Segment Open

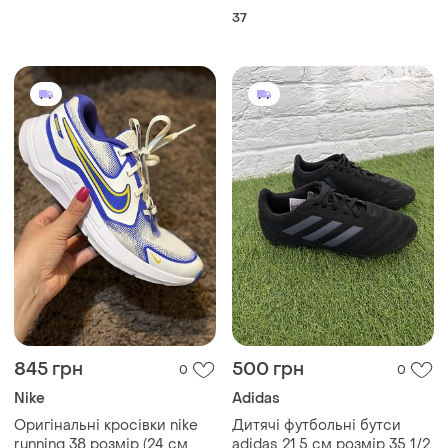
845 грн
500 грн
0
0
Nike
Adidas
Оригінальні кросівки nike
Дитячі футбольні бутси
running 38 розмір (24 см
adidas 21,5 см розмір 35 1/2
устілка) б/в сітка
38
и еще
1
35.5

Segment Closed

Render every line of text from the items above as a Markdown table with the columns Row and Text, numbering the lines in order and omitting blank ones. Leave the pictures out.

| Row | Text |
|---|---|
| 1 | 845 грн |
| 2 | 500 грн |
| 3 | 0 |
| 4 | 0 |
| 5 | Nike |
| 6 | Adidas |
| 7 | Оригінальні кросівки nike |
| 8 | Дитячі футбольні бутси |
| 9 | running 38 розмір (24 см |
| 10 | adidas 21,5 см розмір 35 1/2 |
| 11 | устілка) б/в сітка |
| 12 | 38 |
| 13 | и еще |
| 14 | 1 |
| 15 | 35.5 |